Een partij vraagt of kennis van private normen niet specifiek moet worden voorgeschreven. Kennis van publieke en private normen maakt onlosmakelijk deel uit van de benodigde kennis om een bouwactiviteit aan de desbetreffende regels van het Bouwbesluit 2012 te kunnen toetsen. Specifiek voorschrijven is dan ook niet noodzakelijk. Wel is de toelichting op dit punt verduidelijkt.
Overige onderwerpen
Een partij vraagt of de bewaartermijn niet in overeenstemming moet worden gebracht met de eisen uit de Archiefwet.De in de regeling opgenomen bewaartermijn geldt voor de dossiers met betrekking tot de werkzaamheden in het kader van kwaliteitsborging. Het is logisch om hierbij aan te sluiten bij de algemene bewaartermijn die de Belastingdienst hanteert voor dit soort projectgegevens. Voor de duidelijkheid is aan de toelichting toegevoegd dat de procedure rondom het vaststellen van de bewaartermijn zoals beschreven in de Archiefwet (de Archiefwet schrijft geen vast termijnen voor) van toepassing blijft op de gegevens en bescheiden van het dossier bevoegd gezag dat bij gereedmelding aan de gemeente worden verstrekt.
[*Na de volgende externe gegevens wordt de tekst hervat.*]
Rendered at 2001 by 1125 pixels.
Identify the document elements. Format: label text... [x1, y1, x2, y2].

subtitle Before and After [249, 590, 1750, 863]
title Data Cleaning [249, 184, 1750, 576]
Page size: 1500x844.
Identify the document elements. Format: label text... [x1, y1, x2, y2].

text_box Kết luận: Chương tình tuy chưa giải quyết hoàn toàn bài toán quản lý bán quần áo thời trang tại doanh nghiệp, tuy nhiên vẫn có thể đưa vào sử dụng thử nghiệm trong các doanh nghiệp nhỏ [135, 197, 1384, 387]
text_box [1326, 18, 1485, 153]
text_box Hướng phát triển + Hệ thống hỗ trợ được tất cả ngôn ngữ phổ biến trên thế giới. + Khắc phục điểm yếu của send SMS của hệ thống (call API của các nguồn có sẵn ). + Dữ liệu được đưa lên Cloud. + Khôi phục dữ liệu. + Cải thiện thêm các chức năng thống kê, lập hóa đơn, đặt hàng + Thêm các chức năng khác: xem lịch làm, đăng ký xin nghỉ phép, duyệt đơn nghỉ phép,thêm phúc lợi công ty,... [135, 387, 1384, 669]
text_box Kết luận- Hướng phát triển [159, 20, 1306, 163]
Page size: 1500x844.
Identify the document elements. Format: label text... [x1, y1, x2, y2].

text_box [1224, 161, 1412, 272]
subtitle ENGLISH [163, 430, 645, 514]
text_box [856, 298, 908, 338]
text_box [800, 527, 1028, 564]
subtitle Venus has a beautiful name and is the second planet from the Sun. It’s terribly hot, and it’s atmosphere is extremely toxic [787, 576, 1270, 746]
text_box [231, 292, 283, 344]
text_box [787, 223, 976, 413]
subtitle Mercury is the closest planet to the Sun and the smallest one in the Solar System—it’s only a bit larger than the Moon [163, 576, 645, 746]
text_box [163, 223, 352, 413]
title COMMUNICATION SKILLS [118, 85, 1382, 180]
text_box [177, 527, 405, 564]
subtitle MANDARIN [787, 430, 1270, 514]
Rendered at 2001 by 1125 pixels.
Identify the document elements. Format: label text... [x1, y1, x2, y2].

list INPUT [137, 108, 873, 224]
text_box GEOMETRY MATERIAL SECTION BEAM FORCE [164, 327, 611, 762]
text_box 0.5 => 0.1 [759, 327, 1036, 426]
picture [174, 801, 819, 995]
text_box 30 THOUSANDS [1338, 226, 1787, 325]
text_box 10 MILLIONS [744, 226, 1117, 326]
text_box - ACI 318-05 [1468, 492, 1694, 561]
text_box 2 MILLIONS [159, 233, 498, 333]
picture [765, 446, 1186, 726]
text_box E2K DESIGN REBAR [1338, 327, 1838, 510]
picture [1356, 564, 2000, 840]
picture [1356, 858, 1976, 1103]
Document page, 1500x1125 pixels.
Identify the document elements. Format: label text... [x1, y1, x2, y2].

Gevraagd wordt om het verslag van de kwaliteitsborger inzake zijn onafhankelijkheid nader toe te lichten en hier aanvullende regels aan te stellen.De wijze waarop de onafhankelijkheid geregeld wordt in een instrument is aan de instrumentaanbieder en uiteindelijk ter beoordeling aan de toelatingsorganisatie en om die reden worden hieraan geen eisen gesteld. Wel is de tekst van de regeling aangepast zodat duidelijk is dat het gaat om een beschrijving van de (borging van de) onafhankelijkheid van de kwaliteitsborger ten opzichte van de te borgen bouwactiviteit.
Gevraagd wordt verder of de verdeelsleutel voor het doorrekenen van toezichtkosten niet leidt tot disproportionele kosten bij de seriematige woningbouw aangezien daar sprake is van repetitie en standaardisatie.De in rekening te brengen toezichtkosten zijn een bijdrage in de door de toelatingsorganisatie te maken kosten voor toezicht. In tegenstelling tot de kosten voor toelating gaat het hier niet om een directe vergoeding van de door de toelatingsorganisatie gemaakte kosten voor toezicht. Uitgangspunt is dat alle instrumentaanbieders – en in het verlengde daarvan de kwaliteitsborgers – profijt hebben van goed toezicht. Instrumenten die veelvuldig worden toegepast en een groter deel van de totale omzet binnen de sector verwerven, hebben daarbij het meeste profijt van het toezicht. Aangezien een directe koppeling aan omzet per instrument zou leiden tot een te complexe berekeningsmethode is gekozen deze te koppelen aan het aantal bouwwerken dat met een instrument wordt geborgd.
Ten slotte is opgemerkt dat de uitwerking van artikel 3.87 van het Bkl ontbreekt in de regeling.Het uitwerken van artikel 3.87, derde lid, is een bevoegdheid. Deze bepaling wordt vooralsnog niet uitgewerkt, maar aan instrumentaanbieders overgelaten. Frequentie en diepgang van het toezicht op de kwaliteitsborgers zal daarbij logischerwijs mede afhangen van resultaten van voorafgaand toezicht en mogelijke andere signalen over de kwaliteitsborger. Bij toelating van instrumenten is het aan de toelatingsorganisatie om te beoordelen in hoeverre de voorgeschreven aanpak met betrekking tot het toezicht op kwaliteitsborgers voldoende is.
Verder zijn er naar aanleiding van de opmerkingen enkele redactionele aanpassingen doorgevoerd.